Another insider confirmed that the pro-Tsvangirai faction had resolved the party would not hold a congress next year.

"It is more or less certain that there will be no congress next year because this would provide the enemy with an opportunity to initiate a leadership change.

"Our constitution states that a congress should be held every five years and that a person can only hold two successive terms as president. Next year Mr Tsvangirai will have been opposition president for 10 years.

"Our argument is that he has only been president of MDC-T since 2007 and hence he will be eligible for re-election when the next congress is held in 2012."

The MDC split on October 12, 2005 over differences to do with participation in that year's Senate elections and the breakaway faction chose Professor Arthur Mutambara to lead it.

Mr Tsvangirai's faction held its own congress in 2007.

It could not be established who was being earmarked to take over the party, though

party secretary-general Mr Tendai Biti's name was being bandied about.

Asked why some people wanted to oust Mr Tsvangirai, an official close to the plot said: "We feel that he tries to cater for too many diverse interest groups and some of them have been responsible for our failure to get (President) Mugabe out of office.

"He listens to the British, he listens to the Americans, he listens to the Scandinavians, he listens to white former commercial farmers, he listens to former Rhodesian soldiers and then he also wants to listen to Zimbabweans from all walks of life who are the voters.

"Things can't work like that. Zanu-PF has staked its political future on the rural populace and this has kept them in power. We have to admit that it has been a successful strategy while we have been failing to roll out a consistently strong strategy for any extended period of time.

"It must change.
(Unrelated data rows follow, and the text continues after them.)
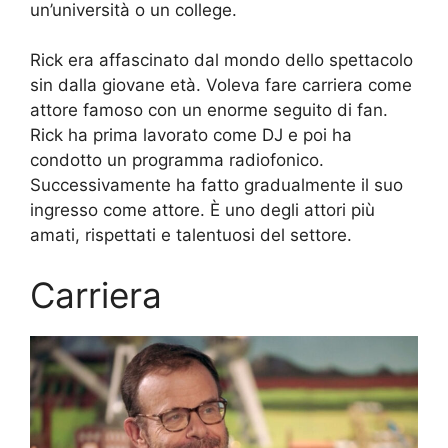
un’università o un college.
Rick era affascinato dal mondo dello spettacolo
sin dalla giovane età. Voleva fare carriera come
attore famoso con un enorme seguito di fan.
Rick ha prima lavorato come DJ e poi ha
condotto un programma radiofonico.
Successivamente ha fatto gradualmente il suo
ingresso come attore. È uno degli attori più
amati, rispettati e talentuosi del settore.
Carriera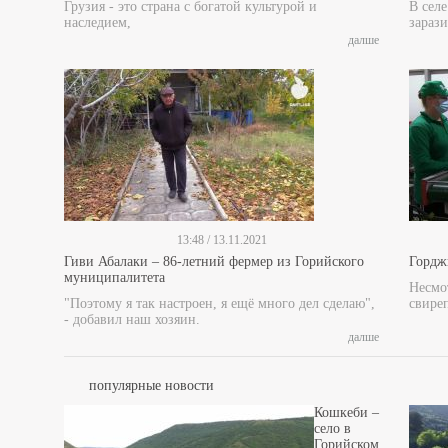
Грузия - это страна с богатой культурой и
В сел
наследием,
зарази
далше
13:48 / 13.11.2021
Гиви Абалаки – 86-летний фермер из Горийского
Гордж
муниципалитета
Несмот
"Поэтому я так настроен, я ещё много дел сделаю",
свире
- добавил наш хозяин.
далше
популярные новости
Кошкеби –
село в
Горийском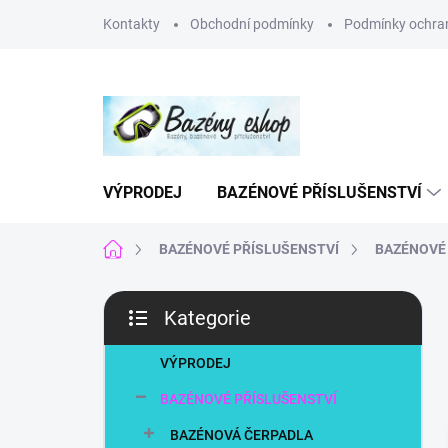
Přejít
Kontakty
Obchodní podmínky
Podmínky ochran
na
obsah
VÝPRODEJ
BAZÉNOVÉ PŘÍSLUŠENSTVÍ
Domů
BAZÉNOVÉ PŘÍSLUŠENSTVÍ
BAZÉNOVÉ 
P
Kategorie
o
Přeskočit
s
kategorie
t
VÝPRODEJ
r
BAZÉNOVÉ PŘÍSLUŠENSTVÍ
a
n
BAZÉNOVÁ ČERPADLA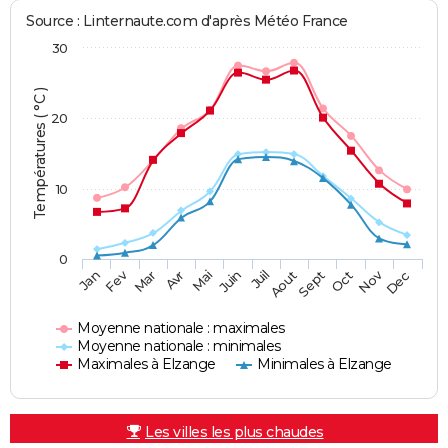
Source : Linternaute.com d'après Météo France
30
Températures ( °C )
20
10
0
Fev
Nov
Jan
Mar
Avr
Mai
Juin
Juil
Aout
Sept
Oct
Dec
Moyenne nationale : maximales
Moyenne nationale : minimales
Maximales à Elzange
Minimales à Elzange
Les villes les plus chaudes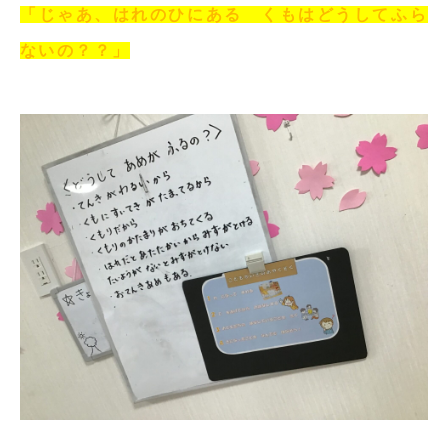
「じゃあ、はれのひにある くもはどうしてふら
ないの？？」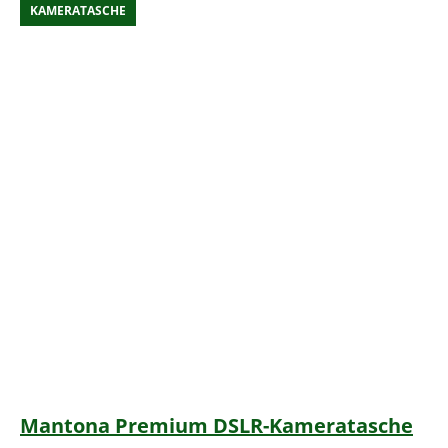
KAMERATASCHE
Mantona Premium DSLR-Kameratasche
If Tsvangirai takes the party into the inclusive Government with the present convoluted approach to national politics, (President) Mugabe will have us for breakfast."

Mr Tsvangirai is in France where he is reported to have met the European Union presidency for "consultations".

Mr Chamisa could not say what Mr Tsvangirai was doing in France, where he is said to have gone for "consultations" following the recent Sadc Extraordinary Summit in Sandton, South Africa.

He also could not say what kind of travel document Mr Tsvangirai was using as he was issued with an emergency travel document valid for South Africa only, where the Sadc summit was held.

He referred all questions to Mr Tsvangirai's spokesman George Sibotshiwe, who could not be reached for comment.

Sadc leaders last week urged Zanu-PF and the MDC formations to form an inclusive Government immediately and to enact Constitutional Amendment Number 19 to give legal force to the provisions of the agreement.

Zanu-PF has stated its willingness to comply with Sadc's decision and President Mugabe has started the process of forming a Government.

MDC-T and MDC were invited to submit lists of their preferred ministers to President Mugabe to facilitate the formation of the inclusive Government.